Data extracted from a collection:
..............................

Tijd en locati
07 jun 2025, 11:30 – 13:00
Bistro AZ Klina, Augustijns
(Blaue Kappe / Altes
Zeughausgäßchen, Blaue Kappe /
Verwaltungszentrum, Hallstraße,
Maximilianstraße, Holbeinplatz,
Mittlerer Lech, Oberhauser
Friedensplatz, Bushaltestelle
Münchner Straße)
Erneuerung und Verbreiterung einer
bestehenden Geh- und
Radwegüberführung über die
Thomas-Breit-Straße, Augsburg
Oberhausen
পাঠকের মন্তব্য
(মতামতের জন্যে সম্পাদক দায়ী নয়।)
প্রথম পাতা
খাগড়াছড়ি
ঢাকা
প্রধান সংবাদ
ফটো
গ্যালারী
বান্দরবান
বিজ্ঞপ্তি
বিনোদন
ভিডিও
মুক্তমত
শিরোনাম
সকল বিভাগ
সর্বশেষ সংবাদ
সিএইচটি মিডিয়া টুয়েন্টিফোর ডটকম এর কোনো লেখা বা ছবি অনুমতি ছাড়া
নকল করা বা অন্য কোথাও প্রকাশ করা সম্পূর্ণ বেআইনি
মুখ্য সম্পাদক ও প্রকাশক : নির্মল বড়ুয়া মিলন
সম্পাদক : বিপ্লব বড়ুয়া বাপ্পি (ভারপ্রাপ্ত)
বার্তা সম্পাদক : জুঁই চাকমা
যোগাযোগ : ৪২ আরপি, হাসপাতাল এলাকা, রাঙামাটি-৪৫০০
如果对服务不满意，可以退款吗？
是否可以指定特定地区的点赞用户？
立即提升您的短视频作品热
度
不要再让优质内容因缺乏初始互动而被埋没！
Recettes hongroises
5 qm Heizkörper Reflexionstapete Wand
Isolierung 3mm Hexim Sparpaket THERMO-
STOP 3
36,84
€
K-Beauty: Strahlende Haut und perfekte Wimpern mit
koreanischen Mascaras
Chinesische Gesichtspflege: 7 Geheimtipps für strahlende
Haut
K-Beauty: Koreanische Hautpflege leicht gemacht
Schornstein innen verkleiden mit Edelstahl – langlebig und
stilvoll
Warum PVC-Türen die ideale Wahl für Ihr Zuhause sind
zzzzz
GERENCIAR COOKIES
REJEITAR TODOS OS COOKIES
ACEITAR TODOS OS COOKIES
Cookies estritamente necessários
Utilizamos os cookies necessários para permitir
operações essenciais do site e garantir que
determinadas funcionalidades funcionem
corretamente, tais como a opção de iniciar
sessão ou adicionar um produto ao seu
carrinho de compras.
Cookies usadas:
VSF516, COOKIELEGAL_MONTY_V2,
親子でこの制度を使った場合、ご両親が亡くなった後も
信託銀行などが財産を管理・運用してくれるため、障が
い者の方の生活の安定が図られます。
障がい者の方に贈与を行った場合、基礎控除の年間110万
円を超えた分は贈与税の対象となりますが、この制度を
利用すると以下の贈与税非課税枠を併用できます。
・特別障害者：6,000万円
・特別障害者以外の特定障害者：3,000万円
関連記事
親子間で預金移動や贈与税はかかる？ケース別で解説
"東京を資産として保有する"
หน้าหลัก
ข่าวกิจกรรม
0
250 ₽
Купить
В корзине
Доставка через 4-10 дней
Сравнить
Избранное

..............................

— TASK DIRECTIONS —
Quote exactly and only the lines from the one holding "利用すると以下の贈与税非課税枠を併用できます。" through the end of the data.

— SOLVED PROBLEM —
利用すると以下の贈与税非課税枠を併用できます。
・特別障害者：6,000万円
・特別障害者以外の特定障害者：3,000万円
関連記事
親子間で預金移動や贈与税はかかる？ケース別で解説
"東京を資産として保有する"
หน้าหลัก
ข่าวกิจกรรม
0
250 ₽
Купить
В корзине
Доставка через 4-10 дней
Сравнить
Избранное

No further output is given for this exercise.